FireFox as a Security Risk Compared to IE?
A not-so anonymous Anonymous Coward asks: "The administrator at my work gave me the following reason for not using Mozilla. What do you think? 'FireFox is a security risk. Please refrain from using it. Please continue to use IE 6.0. IE is our only supported browser. FireFox saves encrypted pages to disk and does not give you override capability. It also does not allow automatic cache clearing when closing a browser. These are security risks.'" Do any of you have information that could be used to contradict the administrators information on FireFox? Are there configuration options one can reach from about:config that a user can use to address the problem this administrator has cited?
How does Firefox prevent them from patching Windows software?
It doesn't. It's just an excuse for lazy MCSE admins who don't want to add an additional step to their daily advisory-reading / patch-installing cycle.
My point is this: in an established MS shop, it's often very hard to get the admins to approve usage of non-MS software.
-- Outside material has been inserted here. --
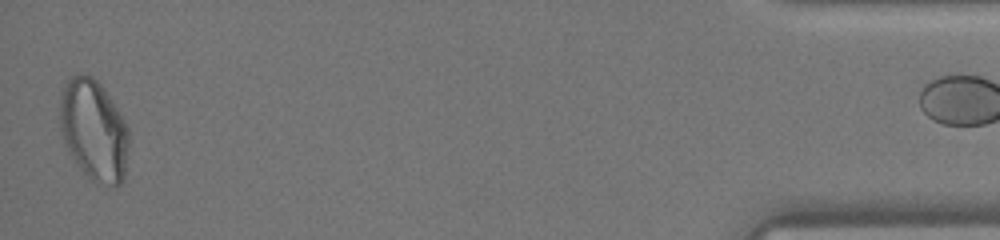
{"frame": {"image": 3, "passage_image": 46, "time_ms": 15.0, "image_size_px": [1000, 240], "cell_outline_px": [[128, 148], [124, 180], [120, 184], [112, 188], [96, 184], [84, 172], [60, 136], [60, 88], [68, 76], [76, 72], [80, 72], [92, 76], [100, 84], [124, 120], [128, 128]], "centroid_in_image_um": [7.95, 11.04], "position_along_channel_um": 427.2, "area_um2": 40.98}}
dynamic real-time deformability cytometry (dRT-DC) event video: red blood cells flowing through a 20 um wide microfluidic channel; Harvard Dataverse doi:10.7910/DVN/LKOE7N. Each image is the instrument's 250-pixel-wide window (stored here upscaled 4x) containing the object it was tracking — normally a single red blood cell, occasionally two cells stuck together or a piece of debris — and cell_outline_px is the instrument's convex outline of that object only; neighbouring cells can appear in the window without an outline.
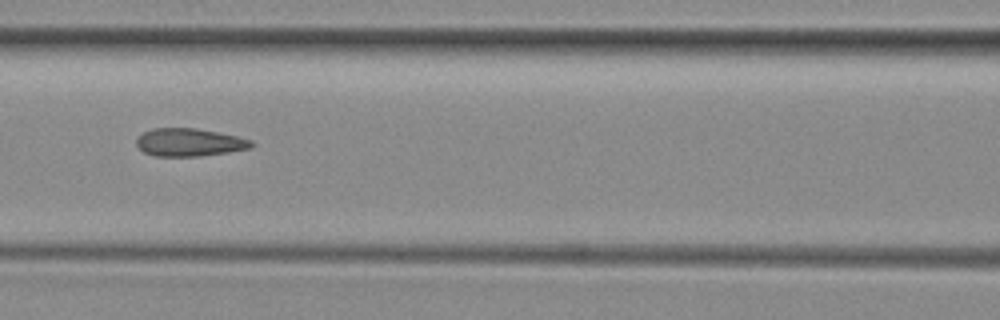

At my previous job we had many people using MS Publisher and that MS photo suite when InDesign and Photoshop would have been far better for their needs.
I'm not agreeing with the original poster's admin, I'm just saying that MS shops are often set in their ways.
While your admin may have issues with the default configuration for Firefox, there are genuine reasons for not deploying firefox to your network. Most security concious organisations have a very rigourous patching system for the authorised applications and operating systems. Any app which doesn't fit into that patching system (whether it be up2date, apt-get, SUS/WUS/SMS, yum or another flavour) presents a massive overhead to the IT team. Every time there is an update to Firefox, it needs to be repackaged and redeployed to every desktop in your organisation. And it's not just Firefox, but by setting a precedent of deploying MyRequestedAppX, they face pressure from all sides for AppY, AppZ, etc. Then the questions come - "you support Mr X's AppX with updates and patches - why not mine?".
Unless your organisation has the infrastructure to deal with non-baseline application patching, those apps WILL present a security risk while the IT team tries to find the resource to patch/update and deploy the latest version.
Why can't we all just get along?
There's a wonderful little extension for Firefox called "Configuration Mania" and it works with 1.0. It has the ability to choose the option for the SSL disk cache mode as well as clear the disk cache every time you close the program, as well as other nifty little things. Give it a whirl.
Viva La Revolucion! Buy a Mac!
better: http://johnhaller.com/jh/mozilla/portable_firefox/
http://www.firefoxie.net/
"the obvious minor stuff like the government only producing documents in MSWord format or WWW sites that are in MSHTML so only work in MSIE"
It could be worse. Your government could demand that all tax returns be filed electronically, make it illegal to not file electronically, and then create a website for filing so that it can't be used on non-Internet Explorer browsers
Of course, no real government would ever be that retarded.
What would be more useful (and currently not possible) is a "be anonymous" button that when pressed toggled the browser into a full privacy mode. In this mode, sites would not be well trusted (javascript disabled, plugins don't load), the Refered_By HTTP header would not be set, and nothing would be stored (history, autocomplete).
This post written under Gentoo-linux with an SCO IP license.